Cal Samra, of Portage, Mich., publishes the "Joyful Noiseletter" and humor anthologies that offer family-friendly Christian jokes and fit-for-the-church-bulletin cartoons to numerous denominations.

Samra sees religion humor from early in Genesis, where Sarah, 90, and Abraham, 100, laugh upon learning they'll have a child. They call him Isaac, whose name means "He laughs."

Coming up for the newsletter's Christmas edition: A cartoon of the wise men following the star to a manger where a young woman holds a baby, five are wailing in the manger and a seventh howls in Joseph's arms. The caption says "Sorry, wrong manger but good luck to you."

"God laughing with us." Samra says.

Susan Sparks, pastor of the Madison Avenue Baptist Church in New York City, has been cracking up with the Good Book since she spotted the Almighty cracking wise in 1st Samuel 6:4, where God plagues the Philistines with hemorrhoids.

"We cry with God. We come to prayer bent over with tears.
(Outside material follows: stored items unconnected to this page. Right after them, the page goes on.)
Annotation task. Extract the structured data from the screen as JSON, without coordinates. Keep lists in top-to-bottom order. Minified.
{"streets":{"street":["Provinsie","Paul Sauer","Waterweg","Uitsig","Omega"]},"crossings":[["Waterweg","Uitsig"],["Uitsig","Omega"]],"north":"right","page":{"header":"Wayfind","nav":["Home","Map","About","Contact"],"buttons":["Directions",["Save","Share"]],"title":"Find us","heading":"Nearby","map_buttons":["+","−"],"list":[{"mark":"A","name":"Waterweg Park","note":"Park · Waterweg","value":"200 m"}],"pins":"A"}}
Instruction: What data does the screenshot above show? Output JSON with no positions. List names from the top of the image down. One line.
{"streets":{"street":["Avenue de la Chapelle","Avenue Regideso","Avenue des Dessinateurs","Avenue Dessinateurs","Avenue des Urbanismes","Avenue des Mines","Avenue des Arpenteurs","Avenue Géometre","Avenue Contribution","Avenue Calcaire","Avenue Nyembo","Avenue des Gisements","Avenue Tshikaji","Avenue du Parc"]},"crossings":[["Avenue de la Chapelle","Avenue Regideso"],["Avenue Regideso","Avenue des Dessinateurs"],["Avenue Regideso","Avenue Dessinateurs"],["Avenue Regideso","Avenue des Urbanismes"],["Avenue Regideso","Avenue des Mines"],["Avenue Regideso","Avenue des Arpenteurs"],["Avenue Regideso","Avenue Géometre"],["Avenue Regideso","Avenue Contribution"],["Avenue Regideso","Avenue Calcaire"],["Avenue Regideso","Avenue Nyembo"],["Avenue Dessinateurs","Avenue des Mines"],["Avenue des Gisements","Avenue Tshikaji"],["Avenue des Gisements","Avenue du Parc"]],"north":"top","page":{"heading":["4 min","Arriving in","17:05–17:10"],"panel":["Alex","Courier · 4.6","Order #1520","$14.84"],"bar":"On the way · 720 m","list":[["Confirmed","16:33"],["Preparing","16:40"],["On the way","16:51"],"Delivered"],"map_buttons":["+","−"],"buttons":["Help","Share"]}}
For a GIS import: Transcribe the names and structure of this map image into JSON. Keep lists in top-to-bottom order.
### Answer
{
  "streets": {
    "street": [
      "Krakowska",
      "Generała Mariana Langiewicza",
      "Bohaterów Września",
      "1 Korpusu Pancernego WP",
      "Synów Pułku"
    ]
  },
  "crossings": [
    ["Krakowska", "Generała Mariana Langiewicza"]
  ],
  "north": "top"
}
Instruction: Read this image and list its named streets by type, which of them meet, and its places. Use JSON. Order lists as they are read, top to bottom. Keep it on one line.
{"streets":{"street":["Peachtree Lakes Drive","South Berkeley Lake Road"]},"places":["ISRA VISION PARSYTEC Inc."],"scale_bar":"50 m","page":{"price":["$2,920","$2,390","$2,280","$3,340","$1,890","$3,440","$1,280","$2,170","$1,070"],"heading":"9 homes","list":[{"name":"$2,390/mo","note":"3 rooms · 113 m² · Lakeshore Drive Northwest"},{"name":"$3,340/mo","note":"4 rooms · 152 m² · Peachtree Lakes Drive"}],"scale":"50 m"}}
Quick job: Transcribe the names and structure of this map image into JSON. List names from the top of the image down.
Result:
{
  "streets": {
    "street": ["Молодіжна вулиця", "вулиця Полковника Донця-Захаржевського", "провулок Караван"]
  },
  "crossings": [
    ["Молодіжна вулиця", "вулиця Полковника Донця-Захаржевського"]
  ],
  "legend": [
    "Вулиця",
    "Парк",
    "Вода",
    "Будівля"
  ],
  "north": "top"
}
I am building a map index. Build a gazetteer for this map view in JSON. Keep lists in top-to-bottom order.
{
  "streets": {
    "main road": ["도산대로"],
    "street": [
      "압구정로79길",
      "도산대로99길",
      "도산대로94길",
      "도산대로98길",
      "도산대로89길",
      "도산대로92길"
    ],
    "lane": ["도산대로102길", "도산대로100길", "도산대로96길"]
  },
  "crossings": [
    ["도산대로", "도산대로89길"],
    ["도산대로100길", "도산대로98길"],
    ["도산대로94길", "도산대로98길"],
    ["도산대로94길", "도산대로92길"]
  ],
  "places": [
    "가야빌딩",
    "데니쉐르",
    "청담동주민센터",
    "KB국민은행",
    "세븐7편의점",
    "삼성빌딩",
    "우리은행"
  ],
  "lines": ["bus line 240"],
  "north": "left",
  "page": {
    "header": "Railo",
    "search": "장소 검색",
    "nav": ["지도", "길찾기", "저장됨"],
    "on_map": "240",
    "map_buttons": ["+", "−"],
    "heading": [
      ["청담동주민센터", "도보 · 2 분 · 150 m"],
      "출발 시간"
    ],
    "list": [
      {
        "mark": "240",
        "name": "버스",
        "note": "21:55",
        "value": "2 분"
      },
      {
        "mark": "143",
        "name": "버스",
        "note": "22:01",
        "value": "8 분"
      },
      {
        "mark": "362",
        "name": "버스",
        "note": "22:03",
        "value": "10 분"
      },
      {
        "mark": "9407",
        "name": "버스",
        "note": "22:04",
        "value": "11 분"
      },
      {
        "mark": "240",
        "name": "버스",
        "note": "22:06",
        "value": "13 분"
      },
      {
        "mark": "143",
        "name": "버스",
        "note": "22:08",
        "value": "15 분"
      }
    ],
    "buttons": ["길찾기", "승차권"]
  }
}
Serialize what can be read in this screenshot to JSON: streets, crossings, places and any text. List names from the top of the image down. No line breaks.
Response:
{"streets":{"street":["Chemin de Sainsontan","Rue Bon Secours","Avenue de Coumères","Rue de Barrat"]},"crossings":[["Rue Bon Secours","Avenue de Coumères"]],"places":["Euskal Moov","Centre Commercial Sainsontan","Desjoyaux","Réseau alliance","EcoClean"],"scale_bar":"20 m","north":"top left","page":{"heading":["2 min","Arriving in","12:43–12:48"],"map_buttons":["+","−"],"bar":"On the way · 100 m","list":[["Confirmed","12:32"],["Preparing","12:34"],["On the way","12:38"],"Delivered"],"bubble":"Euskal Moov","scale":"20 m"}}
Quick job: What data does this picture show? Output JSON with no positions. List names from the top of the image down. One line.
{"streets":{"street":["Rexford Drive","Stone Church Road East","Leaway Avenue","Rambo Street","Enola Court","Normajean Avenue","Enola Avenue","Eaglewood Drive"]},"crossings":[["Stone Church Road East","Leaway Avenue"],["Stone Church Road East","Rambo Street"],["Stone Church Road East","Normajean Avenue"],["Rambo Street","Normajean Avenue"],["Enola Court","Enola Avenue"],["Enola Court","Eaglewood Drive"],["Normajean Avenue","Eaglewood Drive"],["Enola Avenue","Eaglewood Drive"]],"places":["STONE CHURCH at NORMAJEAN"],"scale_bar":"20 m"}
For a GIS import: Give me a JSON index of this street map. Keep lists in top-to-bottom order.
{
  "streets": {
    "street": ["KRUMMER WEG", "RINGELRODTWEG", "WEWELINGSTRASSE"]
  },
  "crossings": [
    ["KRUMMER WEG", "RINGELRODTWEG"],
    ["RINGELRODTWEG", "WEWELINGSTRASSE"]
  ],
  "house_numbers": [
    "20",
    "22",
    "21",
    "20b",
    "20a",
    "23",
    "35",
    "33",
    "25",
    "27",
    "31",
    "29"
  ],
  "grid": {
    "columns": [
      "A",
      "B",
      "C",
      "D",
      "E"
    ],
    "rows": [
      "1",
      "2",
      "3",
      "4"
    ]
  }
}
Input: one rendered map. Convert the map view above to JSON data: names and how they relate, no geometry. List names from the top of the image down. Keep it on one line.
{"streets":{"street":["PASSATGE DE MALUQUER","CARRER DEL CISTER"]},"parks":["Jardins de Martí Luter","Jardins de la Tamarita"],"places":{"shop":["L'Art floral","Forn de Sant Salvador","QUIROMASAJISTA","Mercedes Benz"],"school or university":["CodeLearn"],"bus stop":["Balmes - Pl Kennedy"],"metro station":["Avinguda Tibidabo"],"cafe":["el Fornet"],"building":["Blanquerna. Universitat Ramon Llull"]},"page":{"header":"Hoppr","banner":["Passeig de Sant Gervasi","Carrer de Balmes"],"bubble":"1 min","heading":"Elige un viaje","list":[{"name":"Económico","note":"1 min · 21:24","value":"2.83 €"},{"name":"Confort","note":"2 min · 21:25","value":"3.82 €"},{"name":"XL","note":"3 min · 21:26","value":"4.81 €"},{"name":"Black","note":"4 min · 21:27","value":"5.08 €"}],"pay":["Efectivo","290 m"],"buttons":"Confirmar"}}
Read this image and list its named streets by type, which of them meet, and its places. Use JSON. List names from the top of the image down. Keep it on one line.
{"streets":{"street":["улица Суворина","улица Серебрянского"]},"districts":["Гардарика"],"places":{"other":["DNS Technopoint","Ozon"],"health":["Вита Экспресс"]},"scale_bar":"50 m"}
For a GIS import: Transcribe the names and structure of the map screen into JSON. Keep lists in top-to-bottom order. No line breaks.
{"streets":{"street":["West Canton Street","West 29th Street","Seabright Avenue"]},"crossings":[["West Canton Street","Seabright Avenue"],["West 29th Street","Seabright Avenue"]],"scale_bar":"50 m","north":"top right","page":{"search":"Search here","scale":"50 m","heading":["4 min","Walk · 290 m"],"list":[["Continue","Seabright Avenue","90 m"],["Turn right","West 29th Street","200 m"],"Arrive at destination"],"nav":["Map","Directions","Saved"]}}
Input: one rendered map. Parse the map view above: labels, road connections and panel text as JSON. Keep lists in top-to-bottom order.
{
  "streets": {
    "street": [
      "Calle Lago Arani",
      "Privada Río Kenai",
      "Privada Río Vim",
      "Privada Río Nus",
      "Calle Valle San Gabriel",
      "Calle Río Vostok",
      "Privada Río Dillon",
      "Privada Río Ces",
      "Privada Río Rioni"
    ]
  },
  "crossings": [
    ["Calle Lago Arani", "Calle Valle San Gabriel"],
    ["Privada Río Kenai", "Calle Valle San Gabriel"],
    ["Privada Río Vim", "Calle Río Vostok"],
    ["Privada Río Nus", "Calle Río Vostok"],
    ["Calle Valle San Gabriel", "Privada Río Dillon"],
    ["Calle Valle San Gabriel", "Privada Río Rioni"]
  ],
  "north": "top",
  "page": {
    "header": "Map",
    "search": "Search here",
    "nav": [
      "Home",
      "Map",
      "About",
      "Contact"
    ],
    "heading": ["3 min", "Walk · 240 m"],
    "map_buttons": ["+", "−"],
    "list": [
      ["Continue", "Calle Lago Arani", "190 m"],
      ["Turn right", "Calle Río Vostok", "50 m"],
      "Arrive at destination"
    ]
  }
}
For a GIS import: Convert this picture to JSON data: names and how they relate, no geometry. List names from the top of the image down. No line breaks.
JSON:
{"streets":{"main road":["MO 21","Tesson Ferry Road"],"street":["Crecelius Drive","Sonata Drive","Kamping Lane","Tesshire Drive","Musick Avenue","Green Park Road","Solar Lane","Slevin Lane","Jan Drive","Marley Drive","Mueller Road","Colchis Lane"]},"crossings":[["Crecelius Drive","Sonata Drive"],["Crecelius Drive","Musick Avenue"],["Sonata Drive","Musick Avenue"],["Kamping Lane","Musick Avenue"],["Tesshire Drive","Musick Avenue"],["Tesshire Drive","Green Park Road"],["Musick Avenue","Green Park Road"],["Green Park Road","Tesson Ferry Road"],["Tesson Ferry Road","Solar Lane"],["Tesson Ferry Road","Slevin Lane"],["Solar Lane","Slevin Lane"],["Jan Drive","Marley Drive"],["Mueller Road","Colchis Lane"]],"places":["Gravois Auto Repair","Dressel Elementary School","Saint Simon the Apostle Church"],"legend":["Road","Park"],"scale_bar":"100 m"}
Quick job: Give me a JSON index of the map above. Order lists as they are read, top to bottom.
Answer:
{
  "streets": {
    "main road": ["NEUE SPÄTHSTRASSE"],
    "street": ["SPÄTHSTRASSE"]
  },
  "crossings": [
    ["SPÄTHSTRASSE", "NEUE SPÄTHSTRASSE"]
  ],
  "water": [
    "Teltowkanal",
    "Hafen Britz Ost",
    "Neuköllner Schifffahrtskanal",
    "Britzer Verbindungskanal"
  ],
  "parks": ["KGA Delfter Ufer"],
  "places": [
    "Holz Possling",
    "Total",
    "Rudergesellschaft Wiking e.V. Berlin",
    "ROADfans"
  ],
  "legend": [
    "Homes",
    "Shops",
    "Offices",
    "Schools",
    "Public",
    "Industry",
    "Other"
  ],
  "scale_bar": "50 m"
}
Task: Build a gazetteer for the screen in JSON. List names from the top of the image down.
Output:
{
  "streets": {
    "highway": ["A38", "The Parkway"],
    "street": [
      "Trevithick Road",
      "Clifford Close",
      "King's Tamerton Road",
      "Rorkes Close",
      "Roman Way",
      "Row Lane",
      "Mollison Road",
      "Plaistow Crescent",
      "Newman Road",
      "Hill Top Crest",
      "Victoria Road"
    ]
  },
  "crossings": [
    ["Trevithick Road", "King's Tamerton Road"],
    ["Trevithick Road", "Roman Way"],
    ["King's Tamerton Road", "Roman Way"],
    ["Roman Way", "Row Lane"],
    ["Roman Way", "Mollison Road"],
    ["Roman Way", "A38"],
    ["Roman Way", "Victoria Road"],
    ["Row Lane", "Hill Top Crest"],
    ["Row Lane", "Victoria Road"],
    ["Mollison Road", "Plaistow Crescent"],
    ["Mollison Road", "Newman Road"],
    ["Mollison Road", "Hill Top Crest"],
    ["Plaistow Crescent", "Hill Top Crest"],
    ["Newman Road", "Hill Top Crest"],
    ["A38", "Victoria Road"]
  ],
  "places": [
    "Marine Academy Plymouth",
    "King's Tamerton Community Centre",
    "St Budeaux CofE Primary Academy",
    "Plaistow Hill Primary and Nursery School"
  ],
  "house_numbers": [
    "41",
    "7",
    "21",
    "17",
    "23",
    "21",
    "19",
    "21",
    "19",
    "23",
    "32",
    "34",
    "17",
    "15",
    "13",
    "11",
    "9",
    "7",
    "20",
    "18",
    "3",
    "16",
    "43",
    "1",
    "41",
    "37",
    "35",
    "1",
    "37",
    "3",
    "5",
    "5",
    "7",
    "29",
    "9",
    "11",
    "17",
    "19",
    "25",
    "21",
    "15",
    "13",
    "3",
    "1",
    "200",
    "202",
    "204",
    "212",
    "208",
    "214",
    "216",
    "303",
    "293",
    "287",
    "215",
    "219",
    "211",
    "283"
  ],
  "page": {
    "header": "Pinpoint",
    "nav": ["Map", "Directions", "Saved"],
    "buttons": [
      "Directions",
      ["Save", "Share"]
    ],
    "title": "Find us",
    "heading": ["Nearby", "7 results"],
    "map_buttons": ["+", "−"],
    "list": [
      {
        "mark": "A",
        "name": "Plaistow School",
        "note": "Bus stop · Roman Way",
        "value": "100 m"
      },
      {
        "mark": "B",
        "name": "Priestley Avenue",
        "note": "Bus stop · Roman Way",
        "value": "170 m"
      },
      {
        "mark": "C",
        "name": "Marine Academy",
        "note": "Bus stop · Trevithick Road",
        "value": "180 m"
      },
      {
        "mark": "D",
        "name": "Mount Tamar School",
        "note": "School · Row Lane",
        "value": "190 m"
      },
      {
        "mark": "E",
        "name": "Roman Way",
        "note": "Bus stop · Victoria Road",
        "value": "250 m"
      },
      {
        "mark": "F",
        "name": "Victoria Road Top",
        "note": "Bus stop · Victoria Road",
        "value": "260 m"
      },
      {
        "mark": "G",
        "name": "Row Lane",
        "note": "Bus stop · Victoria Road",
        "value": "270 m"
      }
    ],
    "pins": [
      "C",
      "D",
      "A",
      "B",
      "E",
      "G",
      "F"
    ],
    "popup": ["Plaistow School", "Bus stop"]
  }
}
Why not laughter?" she asks.

"I take my cue from Voltaire, who said, 'God is a comedian playing to an audience too afraid to laugh,' " Sparks says.

She often tours with Usman and Rabbi Bob Alper.

Still, religious humor is risky. "Humor and power don't go hand in hand. Humor exposes truth and that can make people nervous," says Sparks, author of "Laugh your Way to Grace: Reclaiming the Spiritual Power of Humor."

Jana Riess encountered that nervousness in writing "Flunking Sainthood: A Year of Breaking the Sabbath, Forgetting to Pray, and Still Loving My Neighbor."

In her memoir of trying to live by 12 practices preached by the Church of Jesus Christ of Latter-Day Saints, there's a chapter on Mormon hospitality. Riess commends her gynecologist, who knitted stirrup foot warmers to make patients more comfortable, "should our Lord ever need a Pap smear."

No go. Mormons don't see a feminine God and neither will her readers when the book goes on sale in November. It was cut but Riess still thinks God would have been amused.

"We take God and ourselves far too seriously. I put my failings out there and find what's both funny _ and holy. I probably wouldn't be a Christian at all if I couldn't laugh," she says.

Liel Leibovitz, who writes "Blessed Week Ever," the weekly Torah column for the Jewish magazine "The Tablet," doubts anyone could believe in God without laughing.

"There's shared DNA between faith and humor. Both are attempts to deal with fundamental human anxiety and things you can't control. That's why so many rabbis and priests walk into a bar at the beginning of jokes. Laughing gets you past the anxiety," Leibovitz says.

"There are Torah passages that crack me up. Look at the Israelites at Mt. Sinai. God is about to reveal himself and everyone is in chaos. The about-to-be-chosen people want to know, 'Can we transfer this membership card to someone else?' "

"They want to know about being chosen? Chosen for what? And God's answer is, 'You figure it out! What am I, God?' It's mind blowing and entertaining at the same time, which is all you could ask of a text."